There is a fundamental knowledge problem: short of asking the LLM every conceivable question and checking the results we cannot know that the LLM will answer safely (let alone correctly) and we cannot ask every question.
This is an unsolvable problem.
There is NO WAY we can ensure that every LLM response is accurate
I repeat
This is an unsolvable problem. There is NO WAY we can ensure that every LLM response is accurate because LLMs just parrot a plausible sounding natural language synthesis of the data they hoover up from the internet. The LLM has no way to know that the answer is right, or even to understand at a semantic level what the question is.
We can however make it worse by not informing people that the search engine answer they got was from an LLM and therefore not trustworthy and you can be assured that Google, Microsoft & co will do precisely that. And they’ll sell ads for unreliable chinesium products as they do so.

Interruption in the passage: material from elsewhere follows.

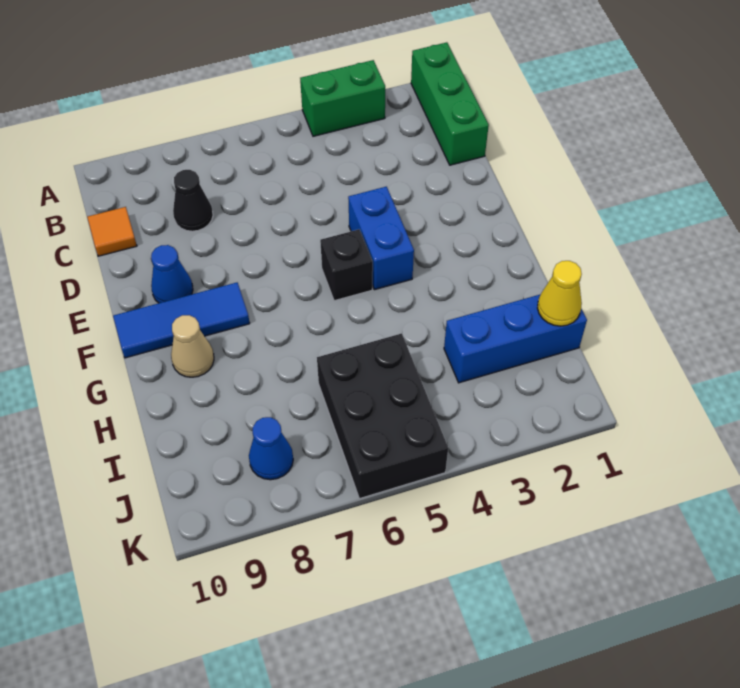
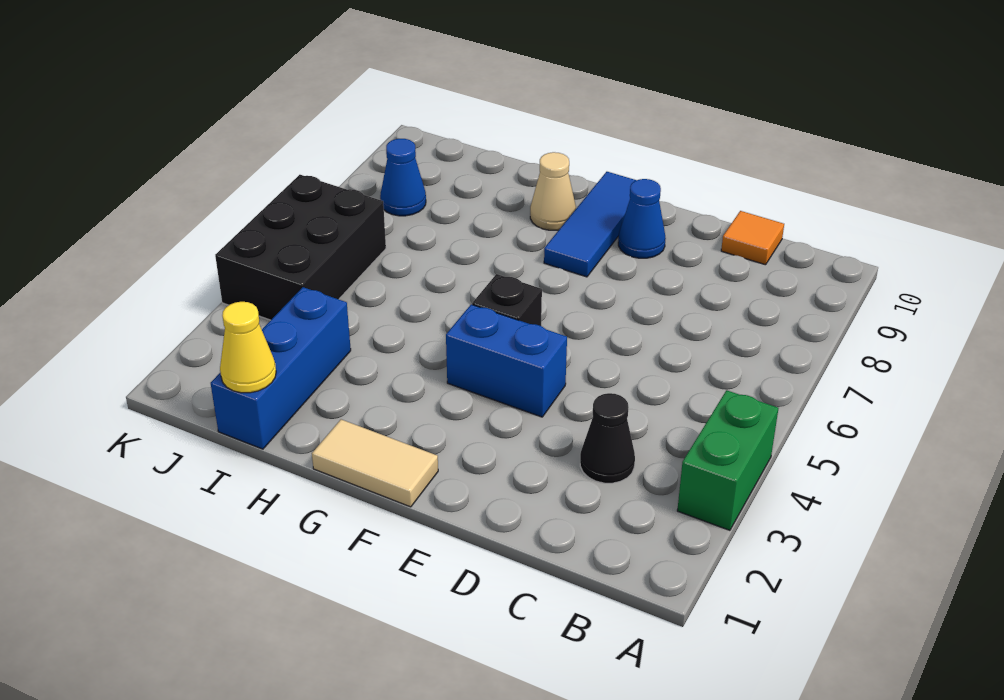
green brick A1:C1 level 1 -> none
black cone C8 level 1 -> black cone C3 level 1
none -> tan tile F1:G1 level 1
black brick I5:K6 level 1 -> black brick J4:K6 level 1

I've noticed that when CoPilot gets something wrong, and you point it out, it get an attitude with you. ChatGPT is worse. It'll *agree* with you.
As I basically said elsewhere, my fundamental problem is in the domain of behavior.
I do not trust myself to be smart enough to make a computer spit out the right answer the first time. This is largely my experience in screwing up simple tasks. I check, and recheck. On paper, in intelligence and in skill training, I may be in the more 'highly qualified' part of those distributions.
In practice, there are quite a lot of algorithms complicated enough I do not trust myself to implement and debug.
I have had a very wary eye on neural net methods for at least five to maybe as high as ten years. The stuff I was initially skeptical of also seemed to be handled cautiously enough. Also, the computational cost was too expensive for blindly doing stupid things. I still had very major issues with, say, legislative mandates that effectively required people to do it anyway, even if people are being killed.
So LLMs and image generation are a relative improvement in my eyes. Here are applications that work some of the time, and can never directly kill people without a bunch of extra human stupidity. Woohoo!
The problem is that quite a lot of people have been very badly raised and trained, and are more than capable of bringing that level of blind trust stupidity to the table. Folks who default to 'the experts are correct' or 'the computer is correct', and do not first check the problem against either the domain and skills of the expert, or against the inputs and algorithm of the computer. (With full awareness of GIGO.) (This excessive trust is perhaps downstream of power hungry idiots who see expertise as a route to controlling whether other people trust them and obey them. Either directly or by being politicians and 'leaders'.)
Microsoft's management choices WRT integrating sh!t into the OS have not been something I welcome.
I absolutely do not see 'breakaway synergism' leading to 'singularity' and Skynet sending terminators to kill me. (The people who want to have mass murder or government regulation to avoid this situation are basically not well mystics.)
What I do have concerns about is stupid management choices leading to the equivalent of phishing email exploits and those credentials used to hack PLCs, etc.
As it is in the domain of behavior, the fix is not technical, nor in government funding or mandate of technology.
If I use a government blockchain to evaluate trustability of statements, I already have scenarios where I know that government would misdirect my trust. Automating that to do more quickly and efficiently is stupid, before considering the cost/risk of that automation.
The fix is to the trust security flaw in behavior.
Which arguably is being patched invisibly anyway, because of other damaging 'hacks'.